Rédigez la suite du témoignage sur le Comité de défense sociale et d'entraide, en reprenant après la dernière phrase de l'extrait reproduit ci-dessous.
===== EXTRAIT
Nous avions aussi constitué en 53, avec différents copains, le Comité de défense sociale et d’entraide dont j’étais le secrétaire. Il y a eu bagarre déclenchée par Fauchois que nous avions pris au congrès de Bordeaux comme secrétaire à la propagande, parce qu’il pouvait voyager gratuitement du fait qu’il était cheminot. Ça ne coûtait pas un sou à la Confédération et ça lui a permis de faire un travail de sape en province et surtout à Marseille. Là, ils ont mené la lutte contre nous, non pas en tant que responsables de l’organisation, mais en tant que responsables du Comité de défense sociale et d’entraide, parce que nous avions considéré qu’il était nécessaire de constituer un comité de solidarité pour les militants qui étaient malades ou qui pouvaient être victimes de la répression. En somme, nous avions pour but de nous insurger contre toute forme de répression ou d’atteinte à la liberté de l’individu. C’est ainsi qu’on a pris nettement position contre la guerre d’Algérie. Nous avons été les premiers, au comité de défense sociale, à organiser un meeting aux Sociétés savantes contre la guerre du Maroc, à ce moment-là. Après, il y a eu l’affaire de Tunisie, la déposition du roi du Maroc et la révolte algérienne. Dès le départ, nous avions pris position là-dessus.
==========
===== ENTRÉES PRÉSENTÉES
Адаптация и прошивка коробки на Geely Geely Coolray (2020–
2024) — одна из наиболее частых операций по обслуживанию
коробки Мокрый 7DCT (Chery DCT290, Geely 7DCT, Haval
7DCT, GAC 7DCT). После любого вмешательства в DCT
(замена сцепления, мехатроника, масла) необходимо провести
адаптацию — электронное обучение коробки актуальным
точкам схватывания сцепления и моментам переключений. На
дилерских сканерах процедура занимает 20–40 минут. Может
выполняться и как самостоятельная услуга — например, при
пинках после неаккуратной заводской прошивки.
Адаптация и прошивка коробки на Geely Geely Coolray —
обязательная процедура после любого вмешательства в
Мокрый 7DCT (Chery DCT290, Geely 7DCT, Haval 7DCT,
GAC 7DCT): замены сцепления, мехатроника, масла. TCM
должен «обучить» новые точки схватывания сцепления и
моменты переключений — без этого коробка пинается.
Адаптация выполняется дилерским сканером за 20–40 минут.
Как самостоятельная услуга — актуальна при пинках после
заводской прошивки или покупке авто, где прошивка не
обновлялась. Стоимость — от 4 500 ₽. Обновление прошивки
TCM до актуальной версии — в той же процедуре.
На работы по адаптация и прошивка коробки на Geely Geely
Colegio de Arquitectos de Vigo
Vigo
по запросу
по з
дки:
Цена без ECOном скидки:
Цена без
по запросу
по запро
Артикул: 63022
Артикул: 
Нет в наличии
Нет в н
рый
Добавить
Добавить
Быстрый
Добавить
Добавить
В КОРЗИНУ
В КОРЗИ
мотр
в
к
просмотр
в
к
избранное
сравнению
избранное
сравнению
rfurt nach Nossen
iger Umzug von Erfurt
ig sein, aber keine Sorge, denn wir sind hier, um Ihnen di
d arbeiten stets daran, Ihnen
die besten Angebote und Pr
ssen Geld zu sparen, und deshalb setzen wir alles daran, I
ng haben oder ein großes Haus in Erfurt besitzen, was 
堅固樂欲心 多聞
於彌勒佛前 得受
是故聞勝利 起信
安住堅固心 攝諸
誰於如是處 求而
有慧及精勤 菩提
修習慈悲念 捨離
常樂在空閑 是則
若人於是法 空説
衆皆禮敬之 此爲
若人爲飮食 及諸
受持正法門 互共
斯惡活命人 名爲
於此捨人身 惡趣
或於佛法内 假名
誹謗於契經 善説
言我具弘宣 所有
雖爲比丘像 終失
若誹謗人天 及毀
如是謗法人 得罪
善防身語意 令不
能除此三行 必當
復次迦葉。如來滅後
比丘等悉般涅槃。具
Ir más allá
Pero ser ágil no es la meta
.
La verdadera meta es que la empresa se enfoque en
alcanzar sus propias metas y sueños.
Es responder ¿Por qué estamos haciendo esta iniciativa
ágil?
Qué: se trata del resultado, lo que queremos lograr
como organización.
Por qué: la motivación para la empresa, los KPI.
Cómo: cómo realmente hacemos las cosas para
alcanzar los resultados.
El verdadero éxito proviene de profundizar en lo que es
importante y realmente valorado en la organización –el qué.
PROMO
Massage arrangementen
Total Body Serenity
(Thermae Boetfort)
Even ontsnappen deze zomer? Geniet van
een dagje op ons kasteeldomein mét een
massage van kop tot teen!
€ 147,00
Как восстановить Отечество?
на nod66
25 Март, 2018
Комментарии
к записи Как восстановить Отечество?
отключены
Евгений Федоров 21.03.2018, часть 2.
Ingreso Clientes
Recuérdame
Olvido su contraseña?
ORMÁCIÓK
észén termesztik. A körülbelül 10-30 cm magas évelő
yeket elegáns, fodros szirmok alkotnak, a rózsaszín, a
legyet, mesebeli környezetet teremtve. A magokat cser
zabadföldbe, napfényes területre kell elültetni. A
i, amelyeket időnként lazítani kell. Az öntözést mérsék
==========
• [RÉPONSE À LA TÂCHE]
C’est sur ce point qu’ils nous ont donc attaqués ; tout individu de toute organisation pouvait adhérer au Comité de défense sociale ; ce n’était pas une organisation spécifique, c’était une organisation de solidarité, de défense de la liberté de l’individu. Tu avais des membres qui n’avaient aucun rapport avec nous en tant que libertaires ou syndicalistes révolutionnaires, ou simplement syndicalistes. Ils nous ont donc accusés de toucher de l’argent de l’Amérique. Les copains de province, à Marseille, à Lyon, qui étaient au courant de cette activité extra-confédérale, étaient d’accord avec nous, mais comme à la CNT, chaque syndicat avait une voix, quel que soit le nombre de ses adhérents - c’est normal en somme, sinon les petits syndicats sont écrasés par les gros, mais cela permet l’apparition de syndicats-fantômes, où il y a deux ou trois adhérents qui comptent pour une voix -, nous avons été battus.
À Lyon, les copains syndicalistes avaient été mis dans l’obligation de restreindre leur activité à cause de l’attaque postale où des flics ont été tués. D’après l’enquête, ça avait été fait par les copains espagnols et le mouvement s’était trouvé un peu décapité.
Il est donc apparu une majorité contre le bureau confédéral en exercice.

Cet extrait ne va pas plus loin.